His economic impact has reached other local industries. He buys his paper and shipping materials from a local paper company, and he hires a local print shop. He’s also stocking more than a dozen local stores, even moving into coffee shops and wine stores to diversify his market.
“I’m trying to do a little good here and make a buck,” he said.
Business grew even more when a different wave swept across the United States. Deaths, especially those of Black men at the hands of police, brought a new awareness to shoe-shoe and new support to Black-owned businesses. With the exception of two workers in New Orleans, everyone employed by his business across three countries is Black.
“It’s a good opportunity because if people want to find a Black-owned business to support that actually has a social good component to it, we’re perfectly placed to satisfy that demand. It is strangely coincidental, I guess, but things have been going well for us now — much, much better than expected.”
Putting the PPE in Lagniappe
In his senior year at IC, Wycliff lived with fellow politics major Chris Bodkin ’11.
“After we graduated from IC, we always kind of competed over who was doing more social good,” Wycliff said with a laugh. “It was a fun, joking, competition we had.”
Bodkin, for his part, had opened a company called Circular Blu, a company that upcycles polypropylene sterilization wraps that hospitals typically discard. Circular Blu then turns them into masks and tote bags.

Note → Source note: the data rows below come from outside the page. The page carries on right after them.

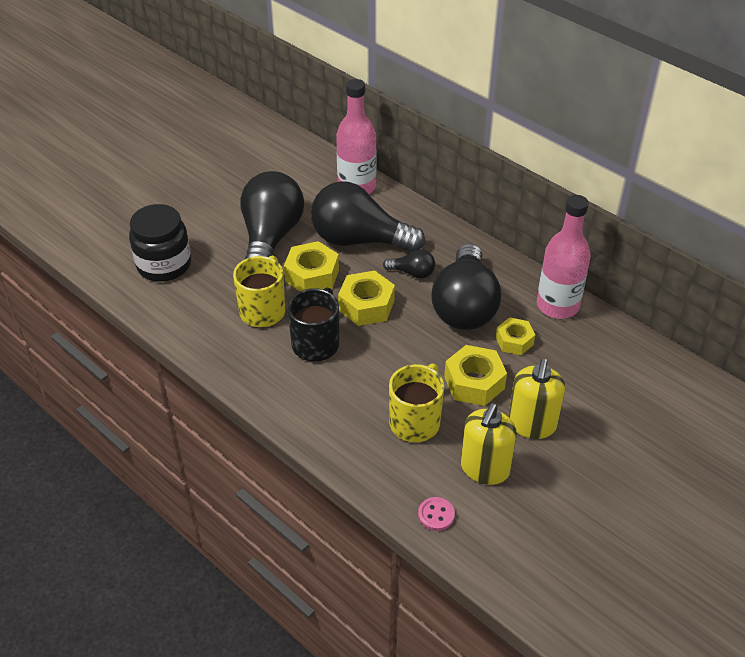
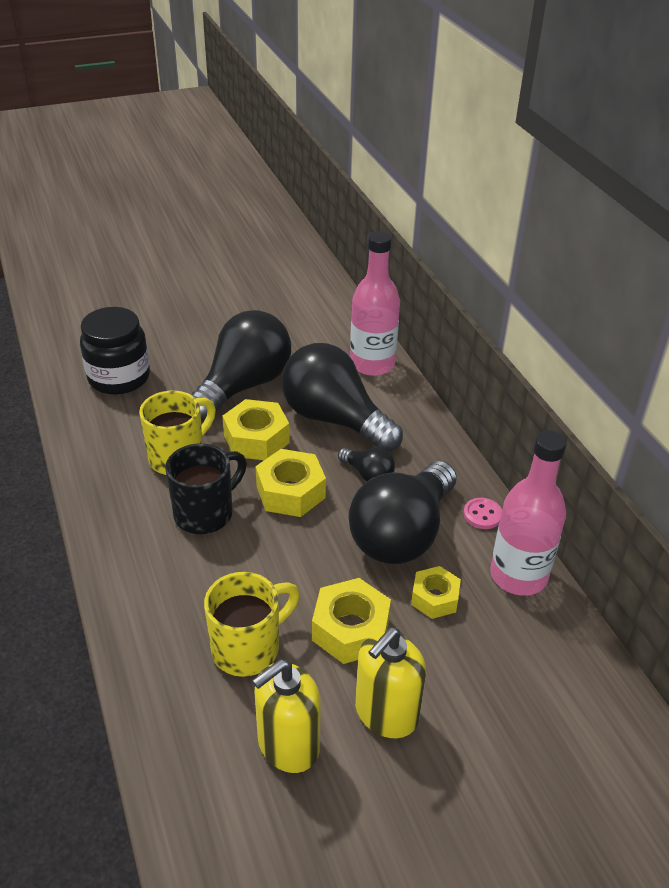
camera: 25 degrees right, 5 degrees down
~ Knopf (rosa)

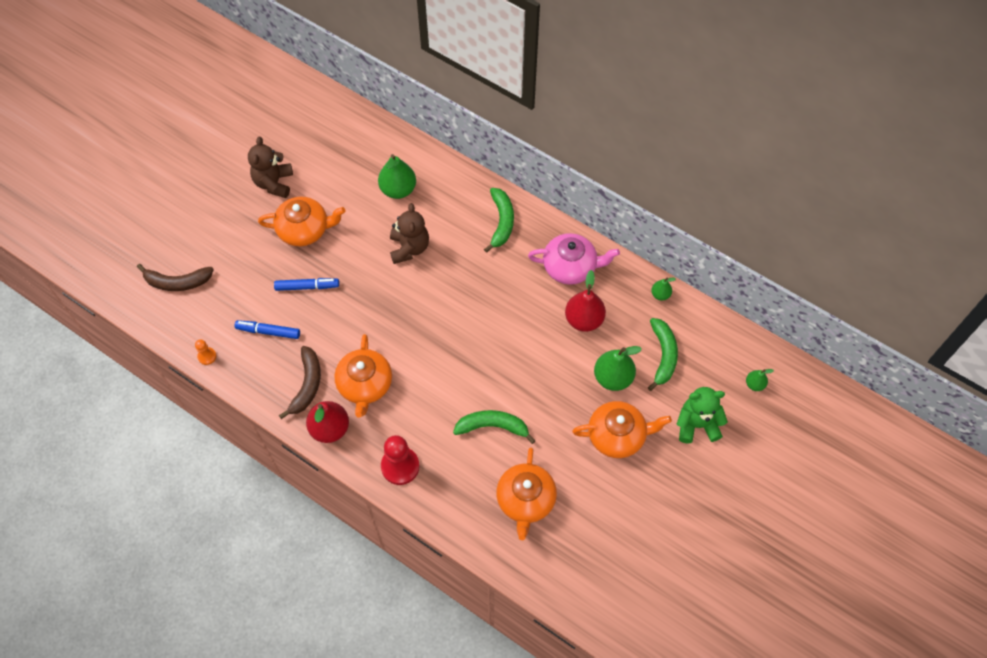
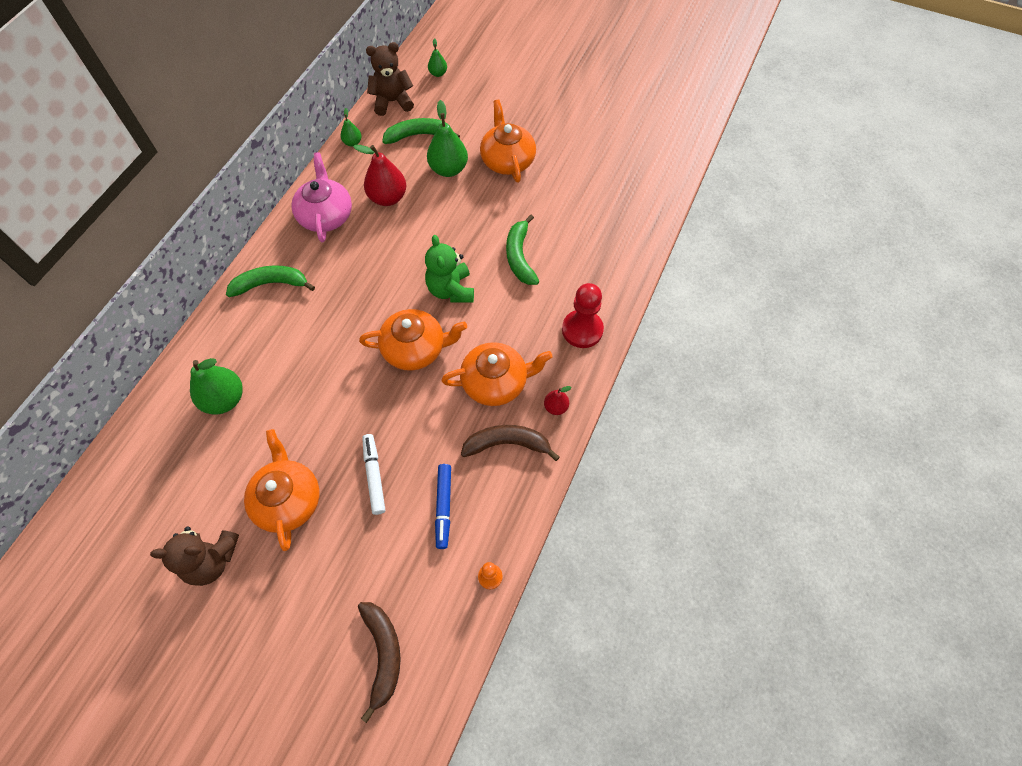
camera: 100 degrees left, 0 degrees up
~ Teddybär (braun) (2nd from left)
~ Filzstift (blau) (2nd from left) to Filzstift (weiß)
~ Teddybär (grün)
~ Birne (rot) (1st from left in the first image) x0.52
~ Teekanne (orange) (3rd from left in the first image) to Teekanne (orange) (2nd from left)

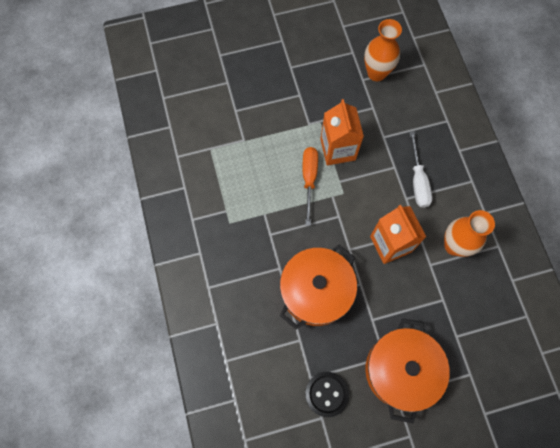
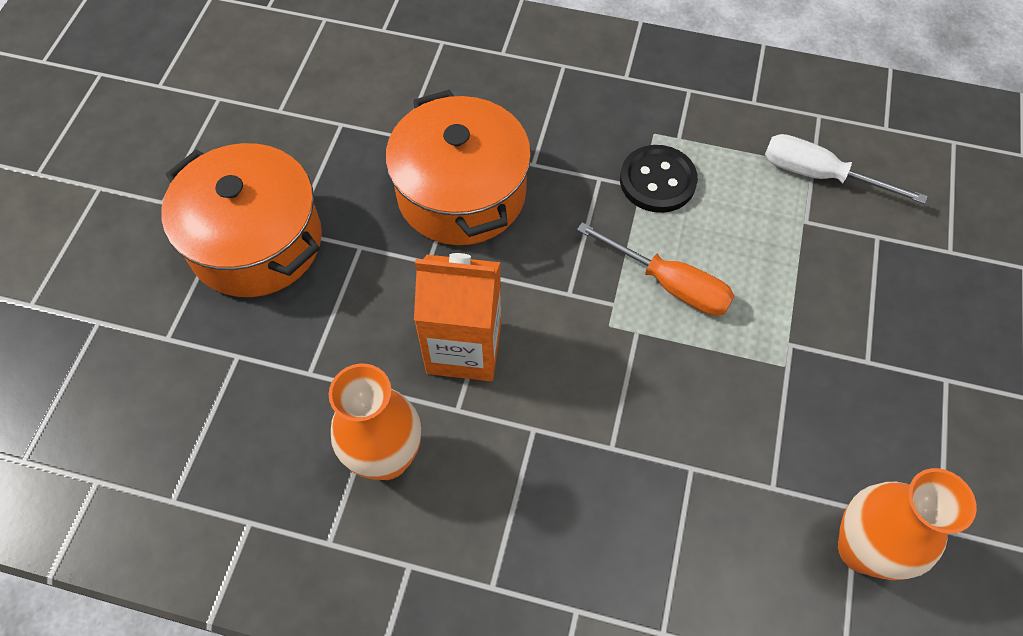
camera: 120 degrees right, 10 degrees down
- Getränkekarton (orange) (1st from left)
~ Schraubenzieher (weiß)
~ Knopf (schwarz)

After the pair chatted about their mask making, Bodkin offered a load of polypropylene to Wycliff who sewed it into his masks, making them breathable as well as liquid proof. There’s a term in New Orleans, lagniappe, which means a sort of free bonus or a gift for a customer. Together, the pair of IC alumni put the PPE in lagniappe. When Wycliff had run out of the first shipment, he was able to get more from a Houston hospital.
“Now for the foreseeable future, the masks made in New Orleans have a 98% bacterial filtration rate and are completely liquid impenetrable. I’ve poured a cup of coffee in this mask and nothing came out the other side, but it still remains completely breathable. So it makes the mask one of the best, most protective masks available to the public, more effective than an N95.”
Wycliff also raised $23,000 through a Kickstarter campaign where, for every $15 somebody donated, they’d receive a mask, and another mask was given to a frontline worker or an at-risk community member in the city of New Orleans. Whether he’s helping across the world or literally right in his backyard, Wycliff says he’s in this business for good, in more ways than one.